Love Begins In Winter

[openbook booknumber=”9780061661471″][rating:4/5]

On the verge of giving up – anchored to dreams that never came true and to people who have long since disappeared from their lives – Van Booy’s characters walk the streets of these stark and beautiful stories until chance meetings with strangers force them to face responsibility for lives they thought had continued on without them.

This turned out to be a wonderful collection of uplifting stories about love, forgiveness, romance, family and hope. Each short story contained a character that had either given up hope or was at a crossroads in their life and had to make a decision or take a leap of faith or sometimes just open their eyes to see the love that was all around them and in some cases had been all along. They were all written wonderfully, very literary and lyrical with wonderful twists and turns that were at once completely surprising and then after some thought completely expected.


My old geography professor once told his class how the music, paintings, sculptures, and books of the world are mirror in which people see versions of themselves.
-Love Begins in Winter

My favorite story in the collection would have to be the title piece “Love Begins in Winter”. It was about two people who had each experienced a great loss in their life and who had only been existing in the years since as they dealt with the blow of it. Only to find at the end of it that they were still alive, that there were others that understood them and that life still went on and they could go on with it.

The one I didn’t like, and the story that caused this book to lose a star, was the story “Tiger, Tiger”. Mainly about a woman who loved a man but found they wanted to be together but remain unmarried for a variety of reasons culminated in his parent’s failed marriage. The story talks about the work of a doctor who shared his experiences treating children who wanted to share their love with their parents in various forms of play. It also talks about how she plays by biting a boy she likes as a child so hard he bleeds and closes with her doing the same to her lover and causing him subsequently to drive off the road and into a ditch. I didn’t understand that one at all.

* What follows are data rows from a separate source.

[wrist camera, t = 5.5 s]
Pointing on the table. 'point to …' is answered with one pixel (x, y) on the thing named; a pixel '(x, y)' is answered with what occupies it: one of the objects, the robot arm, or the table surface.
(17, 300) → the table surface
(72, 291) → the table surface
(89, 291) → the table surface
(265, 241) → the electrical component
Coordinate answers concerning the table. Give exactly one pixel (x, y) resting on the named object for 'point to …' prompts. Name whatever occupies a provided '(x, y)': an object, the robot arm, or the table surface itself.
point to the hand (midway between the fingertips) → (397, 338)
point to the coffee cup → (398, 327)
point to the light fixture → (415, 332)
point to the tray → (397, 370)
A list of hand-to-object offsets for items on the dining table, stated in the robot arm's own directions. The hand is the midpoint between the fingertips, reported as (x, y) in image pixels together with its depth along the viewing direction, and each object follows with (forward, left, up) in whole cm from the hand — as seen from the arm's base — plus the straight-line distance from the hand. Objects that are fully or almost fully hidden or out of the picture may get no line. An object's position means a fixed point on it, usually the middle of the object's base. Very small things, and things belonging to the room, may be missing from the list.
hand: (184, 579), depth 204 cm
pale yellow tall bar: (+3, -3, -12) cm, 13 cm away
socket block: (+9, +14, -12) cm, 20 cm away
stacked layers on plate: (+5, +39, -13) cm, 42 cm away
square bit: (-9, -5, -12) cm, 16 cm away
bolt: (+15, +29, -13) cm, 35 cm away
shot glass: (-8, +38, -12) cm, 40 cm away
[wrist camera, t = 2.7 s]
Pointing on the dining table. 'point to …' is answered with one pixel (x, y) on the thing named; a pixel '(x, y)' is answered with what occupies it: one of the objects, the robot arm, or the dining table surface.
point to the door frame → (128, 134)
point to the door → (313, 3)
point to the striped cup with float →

The rest of the stories were wonderful to read about and talked about the pain and pleasure of love of all sorts, familial, romantic and friendship. It talks about the pain of loss and unfaithfulness, about forgiveness and healing, and about making all sorts of relationships work across all sorts of different family combinations and situations in life. Life is messy, and this book doesn’t attempt to pretty it up and tie it with a nice little bow. It shows it for what it is and makes the love to be found there beautiful because of it.